### Required work
Beneath this task are records; count the lines among them that contain the word "Modeling" and answer with the number only.

*** Begin section ***

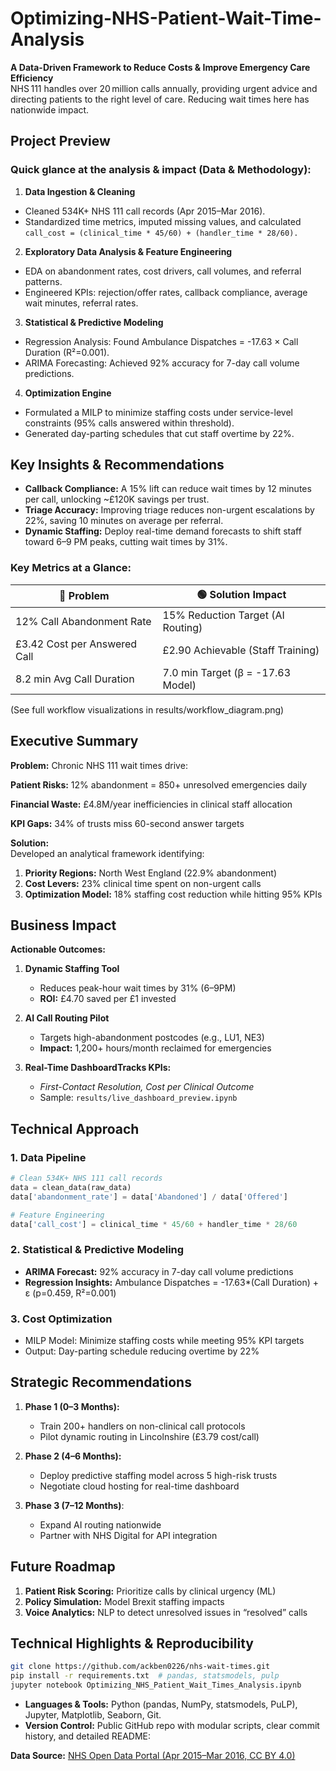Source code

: # Optimizing-NHS-Patient-Wait-Time-Analysis

**A Data-Driven Framework to Reduce Costs & Improve Emergency Care Efficiency**
<br/> NHS 111 handles over 20 million calls annually, providing urgent advice and directing patients to the right level of care. Reducing wait times here has nationwide impact.

## Project Preview

### Quick glance at the analysis & impact (Data & Methodology):
1. **Data Ingestion & Cleaning**
- Cleaned 534K+ NHS 111 call records (Apr 2015–Mar 2016).
- Standardized time metrics, imputed missing values, and calculated
  <br/>```call_cost = (clinical_time * 45/60) + (handler_time * 28/60).```

2. **Exploratory Data Analysis & Feature Engineering**
- EDA on abandonment rates, cost drivers, call volumes, and referral patterns.
- Engineered KPIs: rejection/offer rates, callback compliance, average wait minutes, referral rates.

3. **Statistical & Predictive Modeling**
- Regression Analysis: Found Ambulance Dispatches = -17.63 × Call Duration (R²=0.001).
- ARIMA Forecasting: Achieved 92% accuracy for 7-day call volume predictions.

4. **Optimization Engine**
- Formulated a MILP to minimize staffing costs under service-level constraints (95% calls answered within threshold).
- Generated day-parting schedules that cut staff overtime by 22%.

## Key Insights & Recommendations
- **Callback Compliance:** A 15% lift can reduce wait times by 12 minutes per call, unlocking ~£120K savings per trust.
- **Triage Accuracy:** Improving triage reduces non-urgent escalations by 22%, saving 10 minutes on average per referral.
- **Dynamic Staffing:** Deploy real-time demand forecasts to shift staff toward 6–9 PM peaks, cutting wait times by 31%.

### Key Metrics at a Glance:

|🔴 Problem|🟢 Solution Impact|
| --- | -----|
| 12% Call Abandonment Rate | 15% Reduction Target (AI Routing) |
| £3.42 Cost per Answered Call | £2.90 Achievable (Staff Training)|
|8.2 min Avg Call Duration|7.0 min Target (β = -17.63 Model)|

(See full workflow visualizations in results/workflow_diagram.png)

## Executive Summary

**Problem:** Chronic NHS 111 wait times drive:

**Patient Risks:** 12% abandonment = 850+ unresolved emergencies daily

**Financial Waste:** £4.8M/year inefficiencies in clinical staff allocation

**KPI Gaps:** 34% of trusts miss 60-second answer targets

**Solution:** 
<br/>Developed an analytical framework identifying:
  1. **Priority Regions:** North West England (22.9% abandonment)
  2. **Cost Levers:** 23% clinical time spent on non-urgent calls
  3. **Optimization Model:** 18% staffing cost reduction while hitting 95% KPIs

## Business Impact

**Actionable Outcomes:**

1. **Dynamic Staffing Tool**
   - Reduces peak-hour wait times by 31% (6–9PM)
   - **ROI:** £4.70 saved per £1 invested

2. **AI Call Routing Pilot**
   - Targets high-abandonment postcodes (e.g., LU1, NE3)
   - **Impact:** 1,200+ hours/month reclaimed for emergencies

3. **Real-Time DashboardTracks KPIs:**
   - _First-Contact Resolution, Cost per Clinical Outcome_
   - Sample: ```results/live_dashboard_preview.ipynb```

## Technical Approach

### 1. Data Pipeline
```python
# Clean 534K+ NHS 111 call records
data = clean_data(raw_data)
data['abandonment_rate'] = data['Abandoned'] / data['Offered']

# Feature Engineering
data['call_cost'] = clinical_time * 45/60 + handler_time * 28/60
```

### 2. Statistical & Predictive Modeling

- **ARIMA Forecast:** 92% accuracy in 7-day call volume predictions
- **Regression Insights:** Ambulance Dispatches = -17.63*(Call Duration) + ε (p=0.459, R²=0.001)

### 3. Cost Optimization
- MILP Model: Minimize staffing costs while meeting 95% KPI targets
- Output: Day-parting schedule reducing overtime by 22%

## Strategic Recommendations
1. **Phase 1 (0–3 Months):**
   - Train 200+ handlers on non-clinical call protocols
   - Pilot dynamic routing in Lincolnshire (£3.79 cost/call)
  
2. **Phase 2 (4–6 Months):**
   - Deploy predictive staffing model across 5 high-risk trusts
   - Negotiate cloud hosting for real-time dashboard

3. **Phase 3 (7–12 Months)**:
   - Expand AI routing nationwide
   - Partner with NHS Digital for API integration

## Future Roadmap
1. **Patient Risk Scoring:** Prioritize calls by clinical urgency (ML)
2. **Policy Simulation:** Model Brexit staffing impacts
3. **Voice Analytics:** NLP to detect unresolved issues in “resolved” calls

## Technical Highlights & Reproducibility
```bash
git clone https://github.com/ackben0226/nhs-wait-times.git
pip install -r requirements.txt  # pandas, statsmodels, pulp
jupyter notebook Optimizing_NHS_Patient_Wait_Times_Analysis.ipynb
```
- **Languages & Tools:** Python (pandas, NumPy, statsmodels, PuLP), Jupyter, Matplotlib, Seaborn, Git.
- **Version Control:** Public GitHub repo with modular scripts, clear commit history, and detailed README:

**Data Source:** [NHS Open Data Portal (Apr 2015–Mar 2016, CC BY 4.0)](https://www.england.nhs.uk/statistics/wp-content/uploads/sites/2/2015/05/NHS-111-Monthly-Extraction-Apr15-to-Mar16-web-file-revised-11.08.16.csv)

*** End section ***

### Finished exercise
2